= Wendy Woods =

South African educator and activist (1941–2013)

Wendy Heather Woods (née Bruce; 5 February 1941 – 19 May 2013) was a South African educator and anti-apartheid activist. Woods worked with her husband, journalist Donald Woods, on anti-apartheid activities and both fled into exile to the United Kingdom in 1977. Woods herself was an active member of the Black Sash. In exile, Woods worked with various charities and after her husband's death, set up the Donald Woods Foundation. She and her family are featured in the 1987 movie Cry Freedom.

== Biography ==
Woods was born in Mthatha, Eastern Cape, South Africa, on 5 February 1941. She did well in school, skipping a year ahead and eventually leaving home at the age of 16 in 1958 to work in Pietermaritzburg as a librarian. She attended Trinity College of Music, where she earned her Teacher's Licentiate and became a music teacher.

Her family had a cottage in Transkei Wild Coast, which is where she met her future husband, Donald Woods, as a young person. She married Donald in 1962, and converted to Catholicism. They moved to East London where her husband worked for the Daily Dispatch. Together, the couple had six children, five of whom survived past infancy.

Woods described herself and her husband as "politically late developers", having grown up in a small town among racist adults. Woods joined the anti-apartheid women's group, the Black Sash. She began to demonstrate in East London with members of the group. A friend, Barbara Briceland, said that Woods was very active in various anti-apartheid campaigns. She also helped hide those hiding from the police. She visited activist Steve Biko in prison.

Through the 1970s, the security police bugged their home and they were subject to harassment and threats from the police. Eventually, her husband was banned by the South African government, so Woods would have to talk to people, including the media, in his stead. She also went to the inquest into the death of Biko, which took place in Pretoria. Woods took notes that her husband would later use to write about Biko's death.

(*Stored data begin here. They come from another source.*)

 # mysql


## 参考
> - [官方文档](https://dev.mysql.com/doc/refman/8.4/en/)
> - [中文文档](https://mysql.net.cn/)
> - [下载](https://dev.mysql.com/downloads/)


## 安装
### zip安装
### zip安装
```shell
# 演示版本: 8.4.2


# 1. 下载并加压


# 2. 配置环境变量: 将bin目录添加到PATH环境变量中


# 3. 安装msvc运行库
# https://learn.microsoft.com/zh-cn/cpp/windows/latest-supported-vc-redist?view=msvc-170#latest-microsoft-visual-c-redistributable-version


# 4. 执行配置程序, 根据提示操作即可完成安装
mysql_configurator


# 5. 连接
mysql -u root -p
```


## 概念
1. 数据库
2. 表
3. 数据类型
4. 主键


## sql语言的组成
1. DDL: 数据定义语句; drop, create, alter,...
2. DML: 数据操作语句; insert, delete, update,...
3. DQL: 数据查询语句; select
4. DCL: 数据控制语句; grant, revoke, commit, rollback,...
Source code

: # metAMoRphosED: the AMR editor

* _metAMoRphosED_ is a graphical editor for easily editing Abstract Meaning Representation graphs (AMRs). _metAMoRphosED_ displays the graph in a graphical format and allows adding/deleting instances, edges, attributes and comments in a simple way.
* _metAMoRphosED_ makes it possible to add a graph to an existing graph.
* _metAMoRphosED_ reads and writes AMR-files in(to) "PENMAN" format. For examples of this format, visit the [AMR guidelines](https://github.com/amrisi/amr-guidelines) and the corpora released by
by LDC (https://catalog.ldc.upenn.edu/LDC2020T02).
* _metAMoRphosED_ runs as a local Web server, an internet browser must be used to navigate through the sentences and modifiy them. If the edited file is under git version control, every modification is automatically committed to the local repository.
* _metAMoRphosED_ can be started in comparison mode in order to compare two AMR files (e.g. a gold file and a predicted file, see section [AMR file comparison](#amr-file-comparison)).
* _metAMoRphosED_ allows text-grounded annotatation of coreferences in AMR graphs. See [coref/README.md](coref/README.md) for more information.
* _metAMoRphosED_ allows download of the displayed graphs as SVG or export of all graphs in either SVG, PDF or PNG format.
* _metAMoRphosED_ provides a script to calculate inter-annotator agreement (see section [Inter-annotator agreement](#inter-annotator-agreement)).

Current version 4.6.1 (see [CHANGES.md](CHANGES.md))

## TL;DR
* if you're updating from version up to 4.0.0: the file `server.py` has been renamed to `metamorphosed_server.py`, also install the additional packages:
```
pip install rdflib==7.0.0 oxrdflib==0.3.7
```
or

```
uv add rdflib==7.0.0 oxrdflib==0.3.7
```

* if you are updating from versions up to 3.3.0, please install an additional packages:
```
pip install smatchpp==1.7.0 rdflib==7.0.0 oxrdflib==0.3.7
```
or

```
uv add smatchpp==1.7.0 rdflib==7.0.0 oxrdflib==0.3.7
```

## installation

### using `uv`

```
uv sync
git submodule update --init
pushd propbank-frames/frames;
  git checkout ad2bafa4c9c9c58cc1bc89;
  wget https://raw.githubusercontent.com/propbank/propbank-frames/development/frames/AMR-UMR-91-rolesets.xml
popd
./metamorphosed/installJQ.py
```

During the 13-day inquest, her six-year-old daughter was sent a shirt that was laced with acid by the security police, burning her and spurring the family to choose exile.

In 1977, her husband disguised himself as a Catholic priest and left the house, fleeing to Lesotho. Woods left the next day with her children and was able to make it past the border by distracting the border official. They fled to London, settling in Surbiton. Her husband traveled all over the world during their exile, campaigning against apartheid, and Woods stayed in London, caring for their children. Both she and her husband worked as consultants on the film that depicted their family and Biko, Cry Freedom (1987) where she was portrayed by Penelope Wilton.

In exile, Woods also worked for various charities, including the Canon Collins educational trust and Amnesty International. She also collected "thousands of books" for the University of Fort Hare, Nelson Mandela's former university. She also wrote articles against apartheid. Before his death in 2001, Donald Woods had started the Mandela Statue Fund, which Wendy Woods took over.

On 29 August 2007, she attended the unveiling of the 9 ft statue of Mandela in Parliament Square by the British Prime Minister, Gordon Brown, along with Nelson Mandela and his wife Graça Machel, and Richard Attenborough. She established a foundation in her husband's name, the Donald Woods Foundation, in 2003. She worked as the foundation's chair for ten years, helping to build health clinics, educational workshops and other programs for vulnerable people and children in the Eastern Cape.

Woods died from melanoma in Surrey, England, on 19 May 2013.